**EXERCISE GOAL:** Reproduce the entries beneath exactly, without their images.

Change listing data:
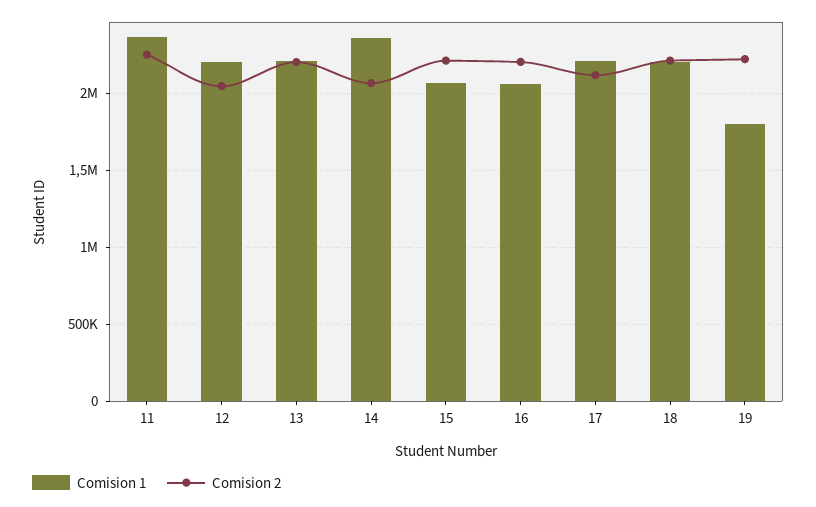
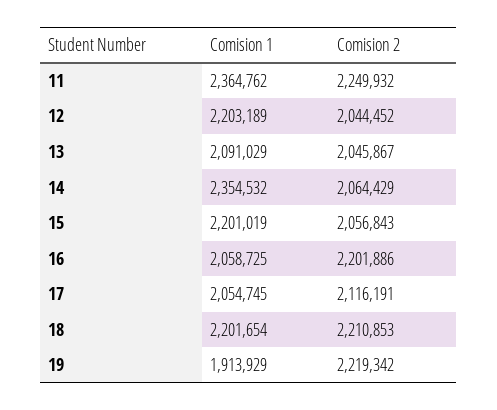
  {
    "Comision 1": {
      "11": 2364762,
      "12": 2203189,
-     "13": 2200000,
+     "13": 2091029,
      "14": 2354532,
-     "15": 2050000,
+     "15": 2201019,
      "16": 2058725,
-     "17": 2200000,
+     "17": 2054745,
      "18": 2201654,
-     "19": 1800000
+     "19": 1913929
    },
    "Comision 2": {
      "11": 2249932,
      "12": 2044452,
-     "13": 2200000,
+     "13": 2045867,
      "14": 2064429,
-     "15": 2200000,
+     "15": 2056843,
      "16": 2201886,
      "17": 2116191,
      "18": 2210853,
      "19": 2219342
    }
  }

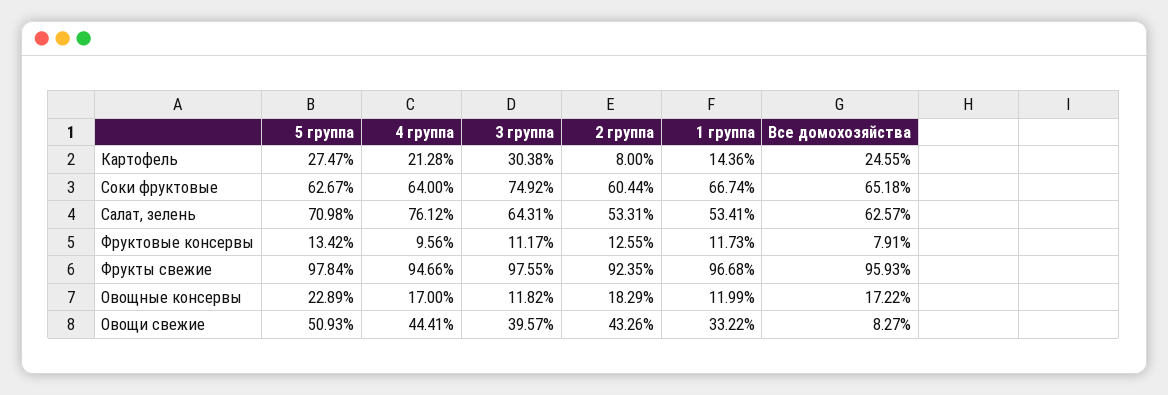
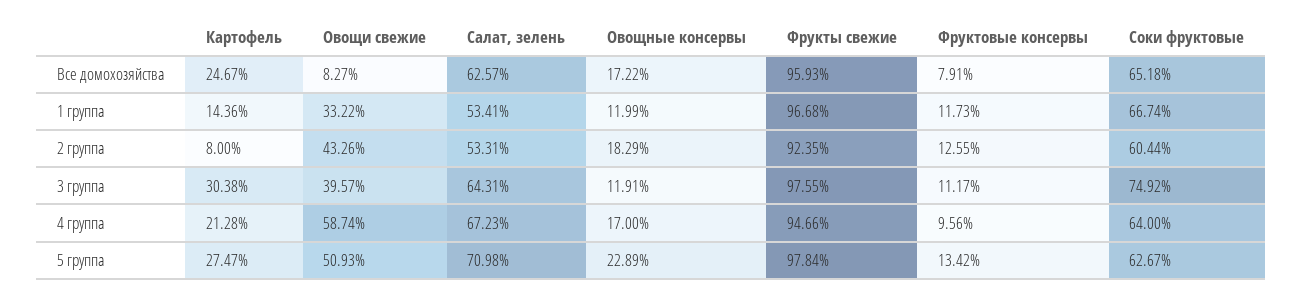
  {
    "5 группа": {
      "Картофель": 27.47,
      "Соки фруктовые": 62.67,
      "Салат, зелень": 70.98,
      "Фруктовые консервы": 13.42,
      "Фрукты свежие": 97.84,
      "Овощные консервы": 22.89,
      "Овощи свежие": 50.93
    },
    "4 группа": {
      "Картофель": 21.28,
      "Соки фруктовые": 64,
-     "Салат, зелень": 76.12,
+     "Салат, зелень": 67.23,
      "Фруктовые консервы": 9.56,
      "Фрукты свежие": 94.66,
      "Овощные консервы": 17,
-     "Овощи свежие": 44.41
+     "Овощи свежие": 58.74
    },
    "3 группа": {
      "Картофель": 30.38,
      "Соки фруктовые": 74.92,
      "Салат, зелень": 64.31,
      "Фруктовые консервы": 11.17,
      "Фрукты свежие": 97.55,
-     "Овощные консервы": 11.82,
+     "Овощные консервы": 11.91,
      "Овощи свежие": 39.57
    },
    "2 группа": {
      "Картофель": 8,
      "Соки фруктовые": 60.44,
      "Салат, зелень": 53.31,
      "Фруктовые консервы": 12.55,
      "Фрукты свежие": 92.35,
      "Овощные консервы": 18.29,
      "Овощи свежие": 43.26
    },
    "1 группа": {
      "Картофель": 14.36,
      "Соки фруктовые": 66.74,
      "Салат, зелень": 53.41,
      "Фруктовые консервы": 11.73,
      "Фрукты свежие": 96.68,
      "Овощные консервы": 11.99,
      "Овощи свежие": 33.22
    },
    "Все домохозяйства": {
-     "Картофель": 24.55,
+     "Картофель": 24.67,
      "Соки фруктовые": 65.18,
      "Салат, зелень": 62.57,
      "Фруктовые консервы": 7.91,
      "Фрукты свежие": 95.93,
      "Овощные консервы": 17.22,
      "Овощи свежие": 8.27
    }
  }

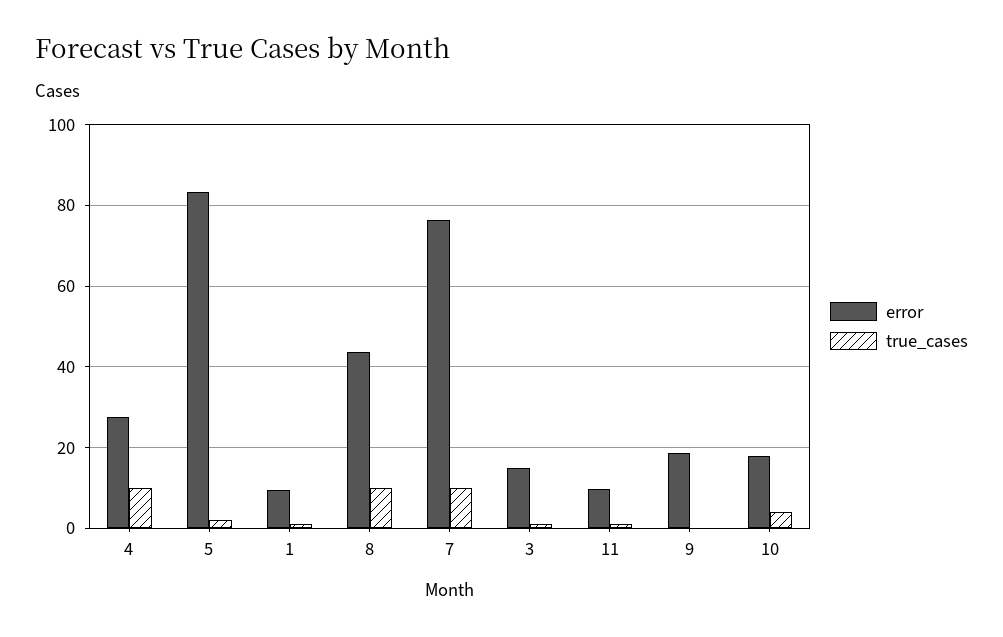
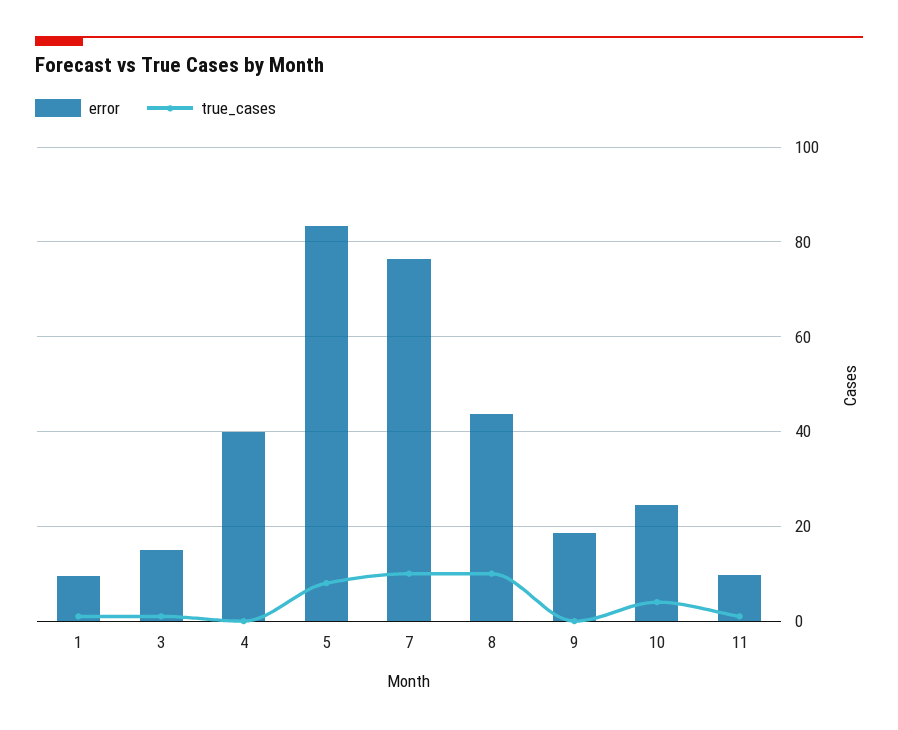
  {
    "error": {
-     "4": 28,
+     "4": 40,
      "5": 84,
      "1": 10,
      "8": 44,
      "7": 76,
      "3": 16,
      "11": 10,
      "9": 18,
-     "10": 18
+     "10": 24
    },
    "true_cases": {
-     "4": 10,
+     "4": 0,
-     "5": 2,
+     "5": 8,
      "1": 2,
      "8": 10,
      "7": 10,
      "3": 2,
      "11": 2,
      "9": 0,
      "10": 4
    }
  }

**YOUR SOLUTION:**
  {
    "Comision 1": {
      "11": 2364762,
      "12": 2203189,
-     "13": 2200000,
+     "13": 2091029,
      "14": 2354532,
-     "15": 2050000,
+     "15": 2201019,
      "16": 2058725,
-     "17": 2200000,
+     "17": 2054745,
      "18": 2201654,
-     "19": 1800000
+     "19": 1913929
    },
    "Comision 2": {
      "11": 2249932,
      "12": 2044452,
-     "13": 2200000,
+     "13": 2045867,
      "14": 2064429,
-     "15": 2200000,
+     "15": 2056843,
      "16": 2201886,
      "17": 2116191,
      "18": 2210853,
      "19": 2219342
    }
  }

  {
    "5 группа": {
      "Картофель": 27.47,
      "Соки фруктовые": 62.67,
      "Салат, зелень": 70.98,
      "Фруктовые консервы": 13.42,
      "Фрукты свежие": 97.84,
      "Овощные консервы": 22.89,
      "Овощи свежие": 50.93
    },
    "4 группа": {
      "Картофель": 21.28,
      "Соки фруктовые": 64,
-     "Салат, зелень": 76.12,
+     "Салат, зелень": 67.23,
      "Фруктовые консервы": 9.56,
      "Фрукты свежие": 94.66,
      "Овощные консервы": 17,
-     "Овощи свежие": 44.41
+     "Овощи свежие": 58.74
    },
    "3 группа": {
      "Картофель": 30.38,
      "Соки фруктовые": 74.92,
      "Салат, зелень": 64.31,
      "Фруктовые консервы": 11.17,
      "Фрукты свежие": 97.55,
-     "Овощные консервы": 11.82,
+     "Овощные консервы": 11.91,
      "Овощи свежие": 39.57
    },
    "2 группа": {
      "Картофель": 8,
      "Соки фруктовые": 60.44,
      "Салат, зелень": 53.31,
      "Фруктовые консервы": 12.55,
      "Фрукты свежие": 92.35,
      "Овощные консервы": 18.29,
      "Овощи свежие": 43.26
    },
    "1 группа": {
      "Картофель": 14.36,
      "Соки фруктовые": 66.74,
      "Салат, зелень": 53.41,
      "Фруктовые консервы": 11.73,
      "Фрукты свежие": 96.68,
      "Овощные консервы": 11.99,
      "Овощи свежие": 33.22
    },
    "Все домохозяйства": {
-     "Картофель": 24.55,
+     "Картофель": 24.67,
      "Соки фруктовые": 65.18,
      "Салат, зелень": 62.57,
      "Фруктовые консервы": 7.91,
      "Фрукты свежие": 95.93,
      "Овощные консервы": 17.22,
      "Овощи свежие": 8.27
    }
  }

  {
    "error": {
-     "4": 28,
+     "4": 40,
      "5": 84,
      "1": 10,
      "8": 44,
      "7": 76,
      "3": 16,
      "11": 10,
      "9": 18,
-     "10": 18
+     "10": 24
    },
    "true_cases": {
-     "4": 10,
+     "4": 0,
-     "5": 2,
+     "5": 8,
      "1": 2,
      "8": 10,
      "7": 10,
      "3": 2,
      "11": 2,
      "9": 0,
      "10": 4
    }
  }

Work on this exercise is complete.